The Ocean, the Bird and the Scholar: essays on poets and poetry, by Helen Vendler, Harvard University Press, 444 pp. £25.95, ISBN: 978-0674736566
Poets and critics sometimes inhabit the same body. Think Eliot, Pound, Randall Jarrell, Donald Davie, Robert Pinsky, Czesław Miłosz, Zbigniew Herbert or, from these shores, Seamus Heaney, Eavan Boland, Dennis O’Driscoll, David Wheatley, Peter McDonald, Justin Quinn. But poet-critics are an increasingly rare and imperilled breed, and most critical response and reputation-making or -shredding is left to vocational critics, often based in the universities.
In the United States Helen Vendler is a force to be reckoned with. Through her regular appearances in The New York Times Book Review and the New York Review of Books, her editorship of the Harvard Book of Contemporary Poetry (1985) and her many books on the likes of Wallace Stevens, Yeats, Emily Dickinson and Seamus Heaney, she has become, in terms of recognition and influence, the pre-eminent American poetry critic.
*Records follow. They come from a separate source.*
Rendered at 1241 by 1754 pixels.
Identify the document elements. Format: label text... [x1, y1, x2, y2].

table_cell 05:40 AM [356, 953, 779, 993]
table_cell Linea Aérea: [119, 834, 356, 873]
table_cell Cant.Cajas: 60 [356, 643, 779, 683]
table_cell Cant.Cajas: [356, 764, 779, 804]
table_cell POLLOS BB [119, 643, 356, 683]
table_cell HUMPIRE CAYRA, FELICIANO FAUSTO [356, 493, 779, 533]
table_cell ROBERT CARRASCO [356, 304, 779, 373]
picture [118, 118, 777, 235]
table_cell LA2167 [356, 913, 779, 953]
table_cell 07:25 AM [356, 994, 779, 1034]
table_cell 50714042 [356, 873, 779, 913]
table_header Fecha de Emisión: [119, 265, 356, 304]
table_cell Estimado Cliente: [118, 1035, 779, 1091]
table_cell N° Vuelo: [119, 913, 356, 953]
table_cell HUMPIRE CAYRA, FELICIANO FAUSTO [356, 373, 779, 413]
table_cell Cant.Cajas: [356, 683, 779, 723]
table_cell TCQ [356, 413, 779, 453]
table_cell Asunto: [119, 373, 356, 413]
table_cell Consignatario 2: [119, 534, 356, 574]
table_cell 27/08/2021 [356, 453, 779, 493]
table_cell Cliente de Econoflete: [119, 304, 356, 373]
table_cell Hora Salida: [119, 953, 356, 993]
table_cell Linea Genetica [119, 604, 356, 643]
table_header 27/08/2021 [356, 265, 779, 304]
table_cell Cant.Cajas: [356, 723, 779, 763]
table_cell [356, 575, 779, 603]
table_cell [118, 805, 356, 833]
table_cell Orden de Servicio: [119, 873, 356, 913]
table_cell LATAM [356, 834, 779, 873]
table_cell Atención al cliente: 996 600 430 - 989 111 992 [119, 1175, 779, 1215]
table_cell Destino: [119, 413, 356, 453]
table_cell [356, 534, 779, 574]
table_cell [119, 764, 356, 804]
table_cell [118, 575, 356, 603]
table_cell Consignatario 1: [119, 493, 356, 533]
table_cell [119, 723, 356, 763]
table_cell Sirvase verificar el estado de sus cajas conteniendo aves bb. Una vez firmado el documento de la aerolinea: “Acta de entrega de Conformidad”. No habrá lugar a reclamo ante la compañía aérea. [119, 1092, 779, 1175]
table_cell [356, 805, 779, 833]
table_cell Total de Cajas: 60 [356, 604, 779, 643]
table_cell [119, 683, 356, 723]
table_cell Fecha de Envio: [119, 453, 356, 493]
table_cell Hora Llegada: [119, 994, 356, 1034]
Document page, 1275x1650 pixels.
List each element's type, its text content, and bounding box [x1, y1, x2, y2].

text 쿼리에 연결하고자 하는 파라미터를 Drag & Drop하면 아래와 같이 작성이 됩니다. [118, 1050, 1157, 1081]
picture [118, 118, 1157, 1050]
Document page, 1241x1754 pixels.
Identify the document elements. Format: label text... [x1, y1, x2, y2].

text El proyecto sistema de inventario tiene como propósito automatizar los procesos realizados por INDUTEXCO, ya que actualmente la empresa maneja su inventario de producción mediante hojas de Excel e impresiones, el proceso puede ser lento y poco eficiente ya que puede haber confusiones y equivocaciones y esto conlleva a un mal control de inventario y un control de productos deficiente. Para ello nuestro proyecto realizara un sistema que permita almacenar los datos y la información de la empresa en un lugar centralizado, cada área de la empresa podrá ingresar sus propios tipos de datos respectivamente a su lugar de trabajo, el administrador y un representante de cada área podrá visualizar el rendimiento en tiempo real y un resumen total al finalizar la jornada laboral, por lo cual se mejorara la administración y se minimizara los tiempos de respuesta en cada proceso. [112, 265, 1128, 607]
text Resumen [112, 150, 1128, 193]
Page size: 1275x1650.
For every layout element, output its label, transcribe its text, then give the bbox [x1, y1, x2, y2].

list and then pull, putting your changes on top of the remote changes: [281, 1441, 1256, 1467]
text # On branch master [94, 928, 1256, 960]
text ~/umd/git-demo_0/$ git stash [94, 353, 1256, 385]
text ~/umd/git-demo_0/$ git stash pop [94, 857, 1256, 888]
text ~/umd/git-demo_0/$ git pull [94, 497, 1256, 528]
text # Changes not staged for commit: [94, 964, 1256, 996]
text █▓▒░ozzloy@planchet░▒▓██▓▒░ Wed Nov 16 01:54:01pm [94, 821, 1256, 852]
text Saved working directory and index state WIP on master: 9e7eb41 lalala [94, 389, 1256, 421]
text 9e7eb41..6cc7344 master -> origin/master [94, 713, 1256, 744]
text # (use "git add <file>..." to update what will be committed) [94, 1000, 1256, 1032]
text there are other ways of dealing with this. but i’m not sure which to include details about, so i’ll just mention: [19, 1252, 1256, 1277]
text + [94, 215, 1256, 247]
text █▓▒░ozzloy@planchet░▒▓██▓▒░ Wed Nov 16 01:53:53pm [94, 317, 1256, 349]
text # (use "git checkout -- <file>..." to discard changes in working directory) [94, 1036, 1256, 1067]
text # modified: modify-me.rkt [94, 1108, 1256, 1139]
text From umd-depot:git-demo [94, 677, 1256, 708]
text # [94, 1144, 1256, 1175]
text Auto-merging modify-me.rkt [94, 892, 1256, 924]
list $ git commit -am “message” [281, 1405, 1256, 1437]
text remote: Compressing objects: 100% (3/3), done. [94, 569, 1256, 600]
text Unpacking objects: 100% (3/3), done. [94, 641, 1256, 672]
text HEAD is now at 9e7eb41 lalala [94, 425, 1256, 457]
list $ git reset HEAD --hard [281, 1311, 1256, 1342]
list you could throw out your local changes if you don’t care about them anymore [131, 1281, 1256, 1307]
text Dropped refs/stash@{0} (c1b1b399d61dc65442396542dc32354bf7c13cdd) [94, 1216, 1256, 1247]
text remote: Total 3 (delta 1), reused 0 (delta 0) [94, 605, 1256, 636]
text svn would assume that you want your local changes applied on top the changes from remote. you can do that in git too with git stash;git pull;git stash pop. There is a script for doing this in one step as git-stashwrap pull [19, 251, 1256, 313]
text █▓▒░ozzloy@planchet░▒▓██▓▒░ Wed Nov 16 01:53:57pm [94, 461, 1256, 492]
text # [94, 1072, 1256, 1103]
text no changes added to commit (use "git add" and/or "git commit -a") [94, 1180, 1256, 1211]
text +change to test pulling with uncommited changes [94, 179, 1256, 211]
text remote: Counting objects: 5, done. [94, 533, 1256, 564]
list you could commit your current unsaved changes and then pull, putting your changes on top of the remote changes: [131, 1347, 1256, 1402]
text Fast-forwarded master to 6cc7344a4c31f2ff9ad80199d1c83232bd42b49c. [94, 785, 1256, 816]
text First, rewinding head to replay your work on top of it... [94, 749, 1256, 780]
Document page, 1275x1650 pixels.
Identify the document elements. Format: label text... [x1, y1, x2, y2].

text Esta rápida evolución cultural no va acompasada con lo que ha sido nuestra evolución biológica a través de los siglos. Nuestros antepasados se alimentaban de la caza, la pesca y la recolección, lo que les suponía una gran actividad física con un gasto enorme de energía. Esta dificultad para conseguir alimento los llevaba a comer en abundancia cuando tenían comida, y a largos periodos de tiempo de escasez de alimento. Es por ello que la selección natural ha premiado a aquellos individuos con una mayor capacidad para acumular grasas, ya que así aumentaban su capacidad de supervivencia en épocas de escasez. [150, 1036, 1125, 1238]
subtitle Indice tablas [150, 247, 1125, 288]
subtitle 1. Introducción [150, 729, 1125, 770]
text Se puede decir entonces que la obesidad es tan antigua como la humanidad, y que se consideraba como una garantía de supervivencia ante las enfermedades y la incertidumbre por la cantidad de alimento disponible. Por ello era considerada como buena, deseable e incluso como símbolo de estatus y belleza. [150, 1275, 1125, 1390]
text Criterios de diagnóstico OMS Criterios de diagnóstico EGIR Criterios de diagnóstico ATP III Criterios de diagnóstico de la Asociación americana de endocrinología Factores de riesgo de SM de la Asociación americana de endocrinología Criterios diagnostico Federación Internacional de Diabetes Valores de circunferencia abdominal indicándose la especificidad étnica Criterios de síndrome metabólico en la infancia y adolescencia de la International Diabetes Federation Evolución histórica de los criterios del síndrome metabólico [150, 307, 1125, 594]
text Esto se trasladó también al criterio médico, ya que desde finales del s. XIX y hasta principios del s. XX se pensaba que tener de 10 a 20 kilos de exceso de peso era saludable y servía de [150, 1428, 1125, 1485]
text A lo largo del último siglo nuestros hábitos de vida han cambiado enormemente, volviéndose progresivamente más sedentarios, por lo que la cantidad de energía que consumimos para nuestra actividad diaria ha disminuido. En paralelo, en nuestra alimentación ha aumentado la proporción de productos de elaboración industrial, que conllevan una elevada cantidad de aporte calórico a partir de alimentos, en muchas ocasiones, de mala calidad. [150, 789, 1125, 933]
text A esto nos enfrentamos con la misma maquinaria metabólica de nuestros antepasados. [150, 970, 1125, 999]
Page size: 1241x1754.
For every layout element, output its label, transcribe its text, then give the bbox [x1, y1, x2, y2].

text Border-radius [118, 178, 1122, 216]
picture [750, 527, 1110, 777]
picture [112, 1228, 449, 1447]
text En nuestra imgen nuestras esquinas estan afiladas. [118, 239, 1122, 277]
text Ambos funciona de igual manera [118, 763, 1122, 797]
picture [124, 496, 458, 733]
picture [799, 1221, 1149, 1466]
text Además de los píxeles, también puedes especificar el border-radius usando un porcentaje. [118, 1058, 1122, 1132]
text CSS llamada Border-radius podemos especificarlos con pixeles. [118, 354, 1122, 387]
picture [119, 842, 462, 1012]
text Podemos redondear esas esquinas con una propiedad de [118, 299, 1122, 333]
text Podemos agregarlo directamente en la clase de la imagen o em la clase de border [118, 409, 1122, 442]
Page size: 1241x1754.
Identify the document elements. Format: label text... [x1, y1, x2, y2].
This is not say that she is universally admired, even – or rather, especially – in the crowded pond of contemporary poetry. But her eminence can hardly be denied and it’s partly explained by and coincides with the shrinking prestige of poetry in American culture during her writing career. Attention to the details of lyric poetry, or what Vendler herself calls “aesthetic criticism”, is an activity deeply suspect in many universities, wedded as they are to their highly politicised and theoretical discourses. The wider culture too hardly falls over itself to celebrate or evaluate the mysterious arts of the lyric imagination.